A casual conversation with my friend Kate introduced me to Glitch.com, a multi-player virtual world created by Tiny Speck where players “learn” skills that allow them to interact in progressively more interesting ways with the pigs, trees, barnacles, fireflies, etc. that populate the game. (Note: I’m justifying this blog post with the “skills” bit.)
An innocent foray into this alternate universe one evening led to Glitch becoming my new favourite past-time. (Along with Twin Peaks, courtesy of Netflix.) Within a week I’d logged 11 hours as a glitchling and found a new passion: bootlegging, courtesy of a virtual still and backyard patch of potatoes and corn. Now, three weeks later, I’m at level 19 and am mastering Teleportation III, which will make it even easier to move from my homestead in Groddle Forest to the Community Herb Gardens and the caverns of Ilmenski Deeps where I can collect the guano I need to make Raw Bio-Organic Carob-ish Treats.
Anyhoo.
Here’s why I think I have fallen in love with a computer game:
- Intellectually stimulating down-time.
- Community & Eco-ness.
- No pixels wasted on cleavage or muscles.
Elaboration follows:
Intellectually stimulating down-time
Glitch offers interactive escape. Unlike TV, which is passive, Glitch requires that you interact with its virtual world (at your own pace and schedule). Every time I play, I do something new. I’ve gone on a vision quest, hunted down eight ghosts, attended a farmers’ market and crashed a party for miners. (I’ve also re-learned a whole lotta polysyllabic words that I haven’t heard since UVic. Glitch is a logophile’s dream.)
As you explore the world of Ur, learn more skills, finish more quests, and interact with its various inhabitants, you earn “experience points.” So true to life. So true.
Because of little touches like that, I often get the feeling that there’s some intellectual in the backroom, giggling. Why else do I have to stomp grapes to redeem myself when I “die” in the game? What’s up with that? Glitch’s founder, Stewart Butterfield, has a Master in Philosophy from Cambridge. I can smell his brain when I walk the desert streets of Xalanga and am almost overwhelmed with Ancestral Nostalgia.
One last point under this bold heading … I have yet to find a typo in Glitch.
Community & Eco-ness
Yes, I said it: there’s a farmers’ market in Glitch. It’s organized by an everyday glitching, not Tiny Speck’s programmers. There’s also a grassroots-founded community kitchen and a welcome wagon. Community gardens and communal Machine Rooms are part of the landscape.

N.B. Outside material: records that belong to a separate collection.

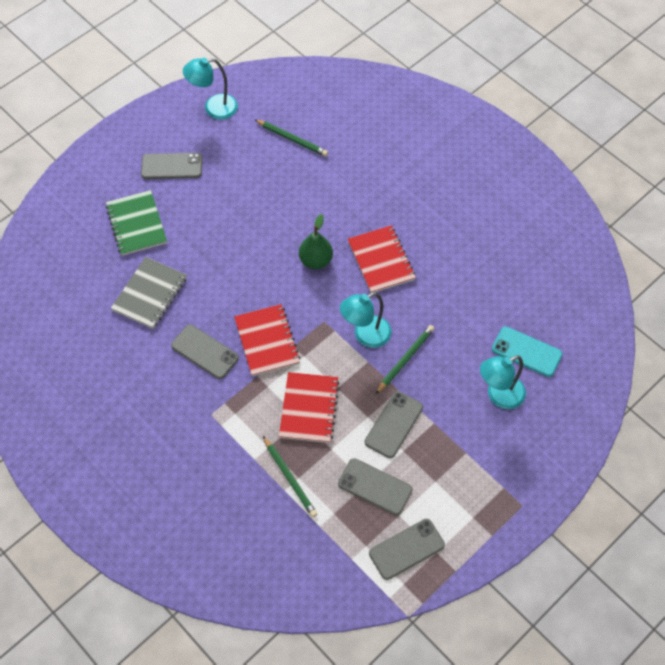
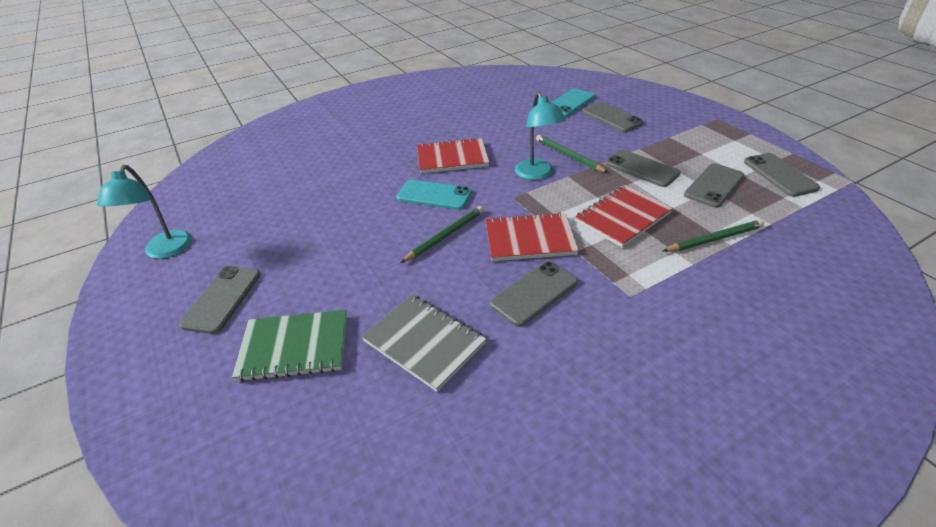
camera: 75 degrees left, 20 degrees down
green pencil [254,119,328,156] -> green pencil moved to [400,206,484,263]
red notebook [279,372,340,443] -> red notebook turned 60 degrees counterclockwise [575,185,673,247]
green pear [299,214,333,269] -> turquoise phone [396,180,472,210]
turquoise lamp [480,355,526,409] -> grey phone [583,102,643,132]

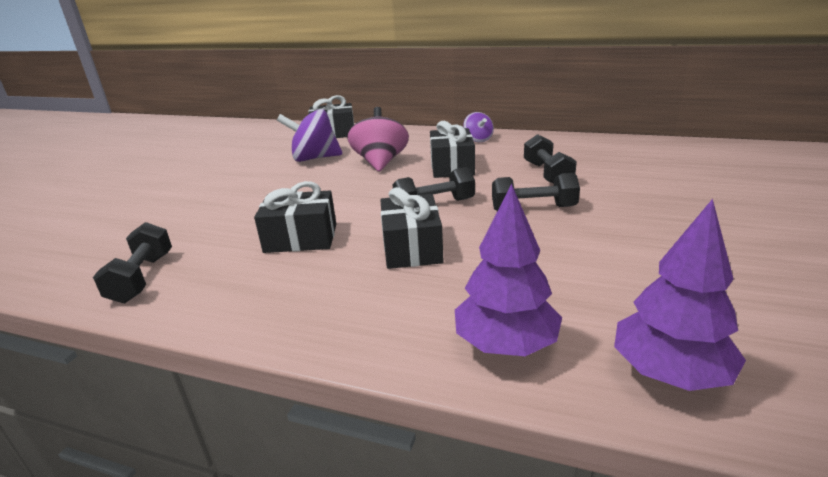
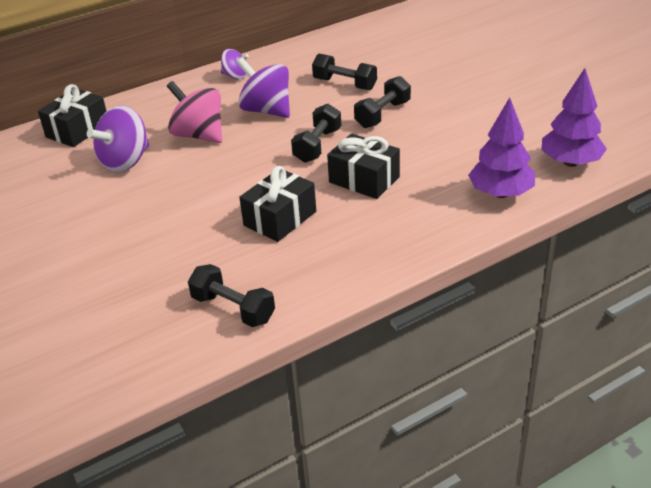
camera: 50 degrees left, 10 degrees up
black gift [430,121,475,178] -> purple spinning top [237,58,290,118]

Another cool community-building strategy: the quests in Glitch encourage and reward cooperation. You can give gifts and “bestow random kindness” on your fellow players. And if you’re a newcomer to the game, watch out: you will be inundated with presents from the veterans.
The Glitch “community” extends to its flora and fauna: trees must be “pet” and watered to stay alive. A “save the wood trees” (this is not redundant in Glitch) movement began because some plank-greedy players were clear-cutting.
There is a bizarre, logical-if-you-don’t-think-too-much interconnectedness in this virtual world. For example: to make cheese you first massage a butterfly, then milk it, then shake the milk and compress the resulting butter. Note that you have to massage a butterfly first: you must give before you can receive. You can also get meat from pigs without having to kill them, as long as you pet them nicely first.
Cleavage-free avatars
Most computer and video games I’ve seen feature practically bare-breasted women with DD-cups, and men whom I doubt read novels. Why would I want to play a game like that, where I get points for killing people? As you’ll note from my portrait above, glitchlings look more like kids playing dress-up. And there are some very cool clothes to dress up in.
Come to think of it, Glitch is a lot like the golden days of kindergarten. You can dress up, explore amazing new worlds, make friends, and do pretty much anything you can imagine, from teleporting to making potions to starting a business. You can also bootleg hootch and mix martinis … it’s no wonder I’m hooked.